Here’s a confession: I don’t text.
Sometimes, at a movie theater or concert, that makes me feel awfully left out. There I’ll be, paying attention.
Half the beauty in any arts performance is the escape it provides. For just a little while, we’re free of our nagging concerns. When I see those little screens light up in darkened theaters, restaurants, really everywhere, I don’t get it.
My youngest child, who has never known a world without hand-held technology, views my lack of interest in texting as a serious deficiency. He thinks I ought to get a cool new phone and learn to text. I think he ought to respect the fact that to me, text is a noun, not a verb.
Someday I may finally read the instructions and use my cell phone for something other than calling my mom. For now, I’m glad I’m not hooked on text messaging. Combined with driving, it’s a dangerous habit, one I won’t be needing to break.
I have struggled with the impulse to use drive time as talk time, although I have tried to ditch that habit since the Legislature passed a law in 2007 banning drivers from using phones except with hands-free devices.
The stakes may soon get higher.

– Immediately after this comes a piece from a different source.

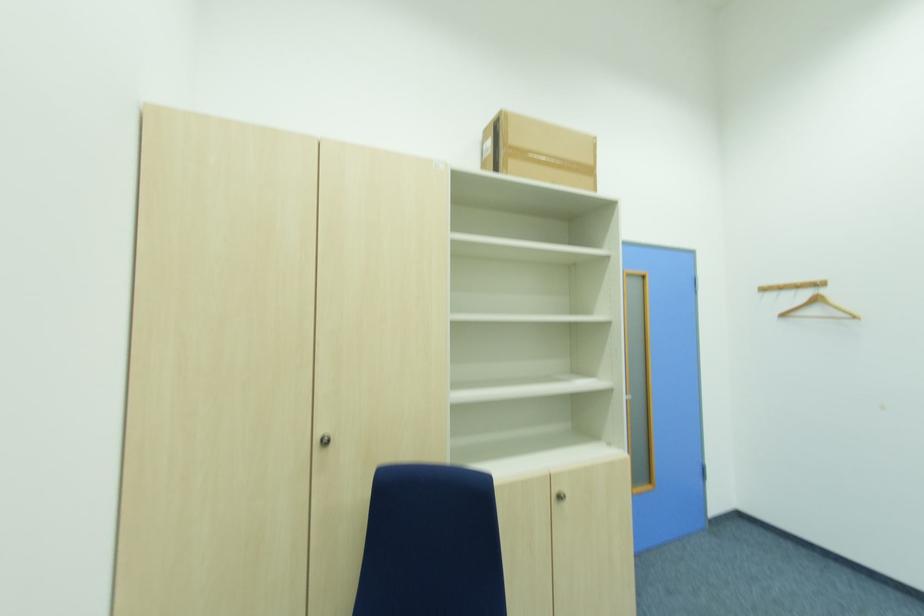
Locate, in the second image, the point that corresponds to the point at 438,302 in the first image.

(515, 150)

State lawmakers are considering whether to make what is now a secondary offense — drivers can’t be stopped only for using cell phones — into a primary offense. Hearings were held Monday on bills that would let police, without any other cause, stop drivers using cell phones and issue $124 tickets. Calling with hands-free devices would still be legal.

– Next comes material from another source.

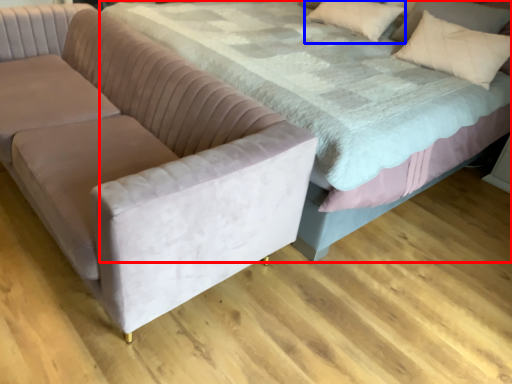
Question: Which object is closer to the camera taking this photo, bed (highlighted by a red box) or pillow (highlighted by a blue box)?

Choices:
 (A) bed
 (B) pillow

Answer: (A)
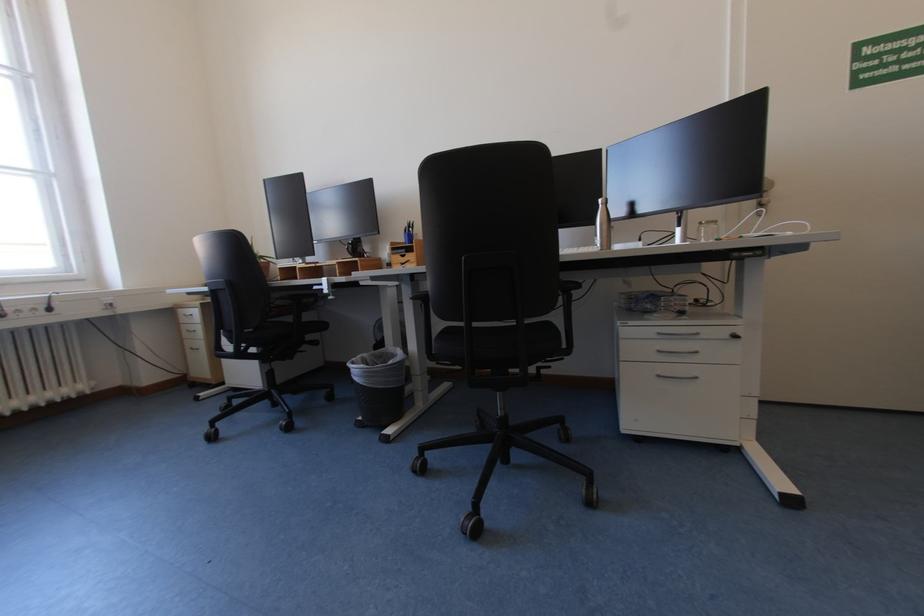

One state trooper said Tuesday that it’s frustrating to be unable to act when he sees obvious signs of distracted driving. “It’s horrible, I can’t really do anything,” said trooper Mark Francis, whose patrol area is primarily Skagit County.
“Their attention is divided,” Francis said. “It’s following too close, drifting over the center line almost like drunk driving, and common-courtesy things like not getting out of the left lane.”
Francis said that people on cell phones often go more slowly than the flow of traffic, much like drunken drivers. “It’s another kind of impaired driver,” he said. “Making it a secondary offense, people don’t take it seriously at all.”
Yet by now, we have all seen news reports of tests in which drivers’ reaction times are measured while they text. We know about lives lost because someone was using a cell phone while driving.
Let’s just quit it, OK? Quit talking and texting while driving. Text at the movies if you have to. At least there, it will only bother people. It won’t kill anyone.
If a law with teeth can get us to give up distracted driving, how about distracted living?
Here’s another confession: I’ve become a Facebook junkie. Since joining the social networking site a year or so ago, I have reconnected with grade-school friends and exchanged quips with friends and quasi friends.
All that texting, tweeting and online updating might be messing not only with our safety but with our happiness. Tal Ben-Shahar, whose “Positive Psych” class was the most popular course at Harvard University one semester in 2006, has recently been on a PBS lecture program, “Happiness 101.” Ben-Shahar is also featured in an article in this week’s Parade magazine, with the headline “Make Happiness Happen!”
“We’ve all been trained to maximize every minute of our day,” the former Harvard lecturer is quoted as saying in the article. “But people who are able to focus on just one thing — even for one or two hours a day — are not only happier at their work, they’re also more productive and creative.”
All our high-tech efforts to keep in touch may seem fun, but they sometimes rob us of real life. And sometimes, they cost real lives.